The specific characteristics of pea protein can cause the resulting extrudate to be hard and almost impossible to extrude. The methods and extrusion settings described above were applied to pea protein ingredients from several sources. Of the batches tested Sample 2 (Batch #210520TL2) resulted in the highest quality pea protein extrudate compared to Sample 1 (Batches 220215TL2) and Sample 3 (Batches 210917TL2) (Table 3). Sample 2 (Batch #210520TL2) was relatively easy to extrude and produced a smooth plant-based whole cut of meat. The nuggets produced from Sample 2 were relatively dry and had a width of about 1.5 inches. The optimal process conditions for Sample 2 (Table 2; final column) were applied to Sample 3 and the pea protein extrudate from both samples were visually compared. The extrudates from Sample 3 contained a 9% water content and did not have the smooth texture and nugget appearance as Sample 2.
Only proteins that have optimized water holding and binding capacity together with a low potassium content and high sodium content extrude smoothly to create consistent, well formed and meat like whole cuts of plant based protein. The extruded products of proteins outside of these specifications demand a much higher temperature, pressure and pH modification to denature and hydrate the pea protein. However, these products are very unfavorable in appearance and density. These flaws make it difficult to extrude pieces suitable to mimic whole meat cuts.
The tests conducted on the pea protein extrudate revealed several characteristics necessary for optimal extrusion of the pea protein. These characteristics are:

1) a water holding capacity above 35%,
2) water binding capability of above 2.5 g of water/g of sample,
3) viscosity of between about 400 centipoises (cp) to about 500 cp in the non-heated product, and
4) low buffer capacity which is driven by a high sodium content and low potassium content.
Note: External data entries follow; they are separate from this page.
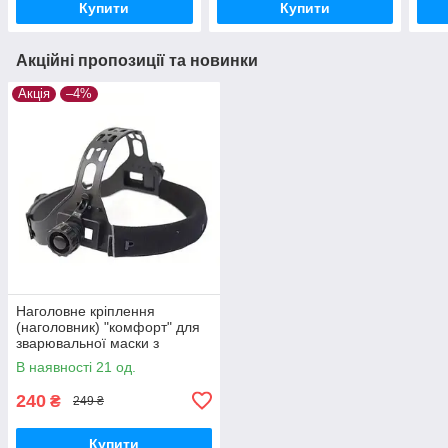
Купити
Купити
Акційні пропозиції та новинки
Акція
–4%
Наголовне кріплення
(наголовник) "комфорт" для
зварювальної маски з
квадратними отворами
В наявності 21 од.
240
₴
249 ₴
Купити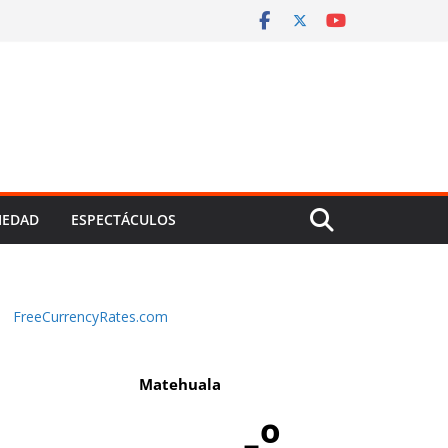
IEDAD
ESPECTÁCULOS
FreeCurrencyRates.com
Matehuala
-º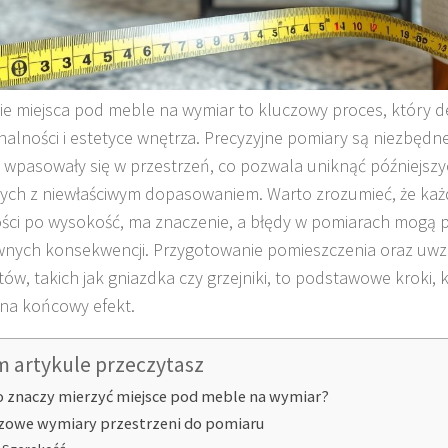
ie miejsca pod meble na wymiar to kluczowy proces, który d
nalności i estetyce wnętrza. Precyzyjne pomiary są niezbędn
e wpasowały się w przestrzeń, co pozwala uniknąć późniejsz
ych z niewłaściwym dopasowaniem. Warto zrozumieć, że każd
ści po wysokość, ma znaczenie, a błędy w pomiarach mogą 
nych konsekwencji. Przygotowanie pomieszczenia oraz uwzg
ów, takich jak gniazdka czy grzejniki, to podstawowe kroki,
na końcowy efekt.
m artykule przeczytasz
o znaczy mierzyć miejsce pod meble na wymiar?
zowe wymiary przestrzeni do pomiaru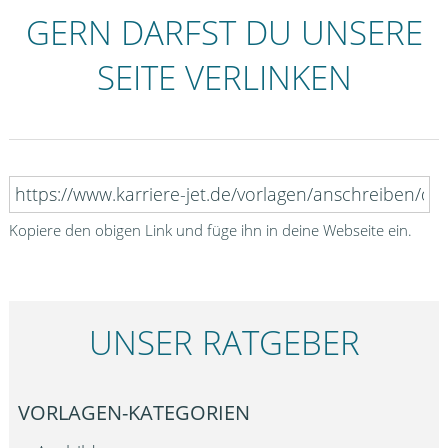
GERN DARFST DU UNSERE
SEITE VERLINKEN
Kopiere den obigen Link und füge ihn in deine Webseite ein.
UNSER RATGEBER
VORLAGEN-KATEGORIEN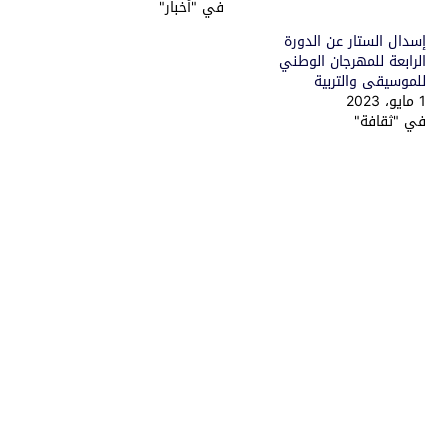
في "أخبار"
إسدال الستار عن الدورة
الرابعة للمهرجان الوطني
للموسيقى والتربية
1 مايو، 2023
في "ثقافة"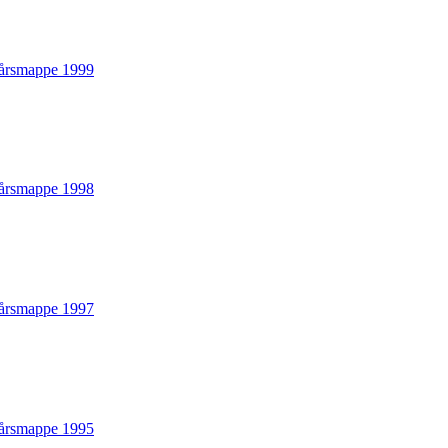
årsmappe 1999
årsmappe 1998
årsmappe 1997
årsmappe 1995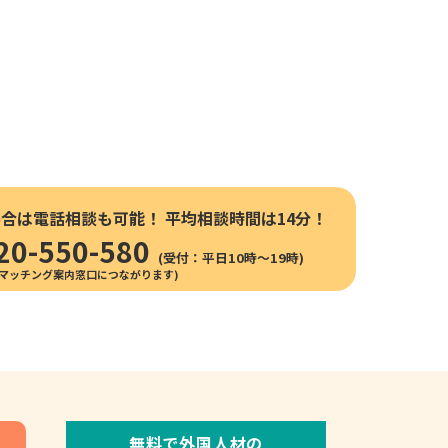
場合は電話相談も可能！
平均相談時間は14分！
20-550-580
(受付：平日10時〜19時)
無料で外国人材の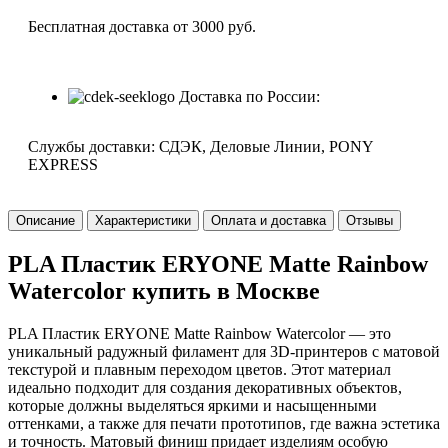
Бесплатная доставка от 3000 руб.
Доставка по России:
Службы доставки: СДЭК, Деловые Линии, PONY
EXPRESS
Описание
Характеристики
Оплата и доставка
Отзывы
PLA Пластик ERYONE Matte Rainbow
Watercolor купить в Москве
PLA Пластик ERYONE Matte Rainbow Watercolor — это
уникальный радужный филамент для 3D-принтеров с матовой
текстурой и плавным переходом цветов. Этот материал
идеально подходит для создания декоративных объектов,
которые должны выделяться яркими и насыщенными
оттенками, а также для печати прототипов, где важна эстетика
и точность. Матовый финиш придает изделиям особую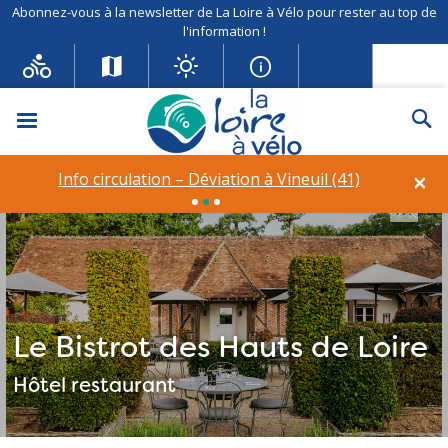
Abonnez-vous à la newsletter de La Loire à Vélo pour rester au top de
l'information !
Menu
Re
×
Info circulation – Déviation à Vineuil (41)
AA
Le Bistrot des Hauts de Loire
Hôtel restaurant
The tests confirmed that specific parameters for water holding capacity, water binding capability, viscosity, and a low buffer capacity (low potassium, high sodium) are necessary for extrusion of a cohesive meaty whole cut of plant-based meat from pea protein.

Claims

We claim:

1. Pea protein powder with improved processibility by low moisture extrusion and consistency of protein comprising

a water holding capability above 35% by weight,

a water binding capability above 2.5 g of water g,

a pea protein viscosity development between about 400 and 500 cp non-heated,

a potassium content below 0.2 % by weight, and

a sodium content above 0.8% by weight.